_BRIEF_
One number is the whole answer: how many lines of the records include "considerable".

[Records contained in a dataset]
■ ■ ■ ■
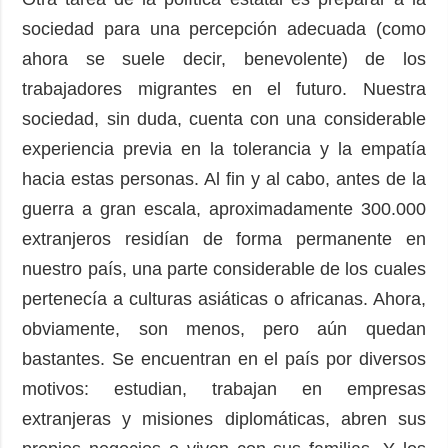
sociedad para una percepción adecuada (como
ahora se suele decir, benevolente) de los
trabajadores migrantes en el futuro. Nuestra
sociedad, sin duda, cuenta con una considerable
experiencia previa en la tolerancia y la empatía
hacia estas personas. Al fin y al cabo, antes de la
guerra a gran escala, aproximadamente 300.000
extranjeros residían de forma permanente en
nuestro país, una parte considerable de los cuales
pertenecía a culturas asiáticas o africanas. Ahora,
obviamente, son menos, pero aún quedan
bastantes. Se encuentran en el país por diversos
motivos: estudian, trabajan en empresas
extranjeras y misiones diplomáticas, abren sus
■ ■ ■ ■
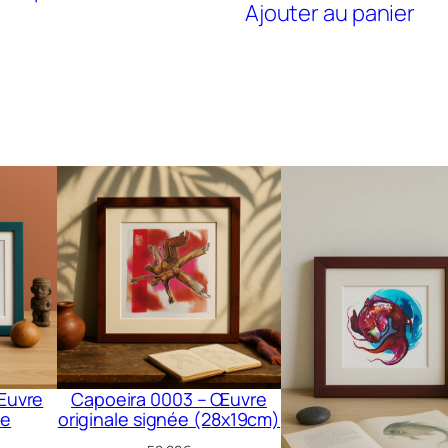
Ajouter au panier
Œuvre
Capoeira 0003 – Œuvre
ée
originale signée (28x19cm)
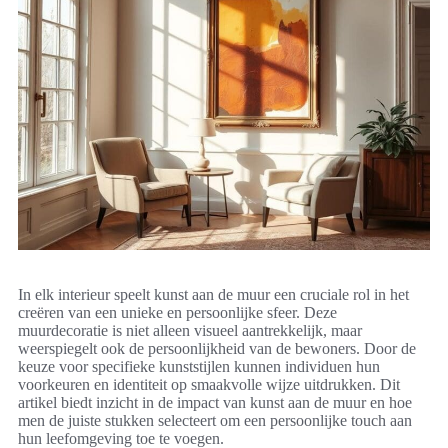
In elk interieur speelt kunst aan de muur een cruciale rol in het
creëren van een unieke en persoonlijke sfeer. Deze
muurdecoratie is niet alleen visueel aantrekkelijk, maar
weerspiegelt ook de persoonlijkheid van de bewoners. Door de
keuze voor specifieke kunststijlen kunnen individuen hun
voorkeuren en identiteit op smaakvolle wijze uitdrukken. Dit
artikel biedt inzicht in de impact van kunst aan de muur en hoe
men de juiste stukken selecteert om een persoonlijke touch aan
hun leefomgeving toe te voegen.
■ ■ ■ ■
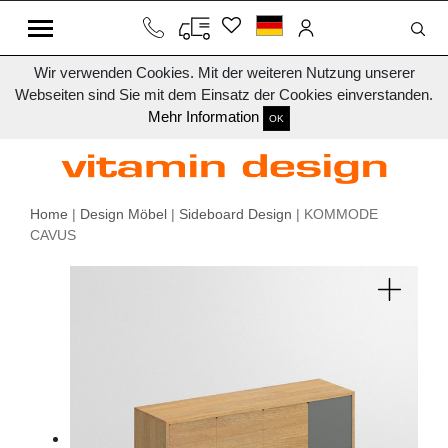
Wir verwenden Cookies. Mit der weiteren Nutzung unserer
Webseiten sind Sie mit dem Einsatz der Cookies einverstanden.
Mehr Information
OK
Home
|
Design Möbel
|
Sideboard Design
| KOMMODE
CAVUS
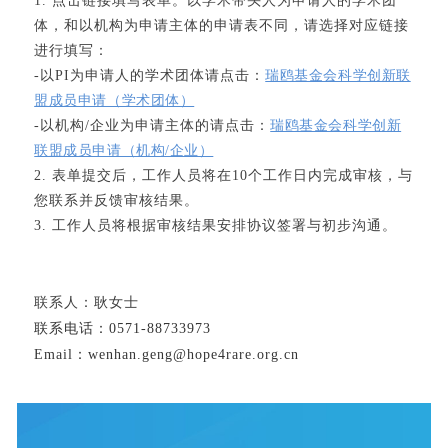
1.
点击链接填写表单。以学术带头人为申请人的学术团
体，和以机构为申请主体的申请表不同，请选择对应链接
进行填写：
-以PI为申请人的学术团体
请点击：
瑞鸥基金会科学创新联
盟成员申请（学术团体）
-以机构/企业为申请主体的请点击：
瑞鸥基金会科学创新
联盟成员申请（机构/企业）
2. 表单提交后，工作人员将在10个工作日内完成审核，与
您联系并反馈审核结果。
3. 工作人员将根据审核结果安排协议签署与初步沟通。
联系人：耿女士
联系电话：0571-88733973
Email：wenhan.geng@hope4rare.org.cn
■ ■ ■ ■
_RESULT OF THIS TASK_
2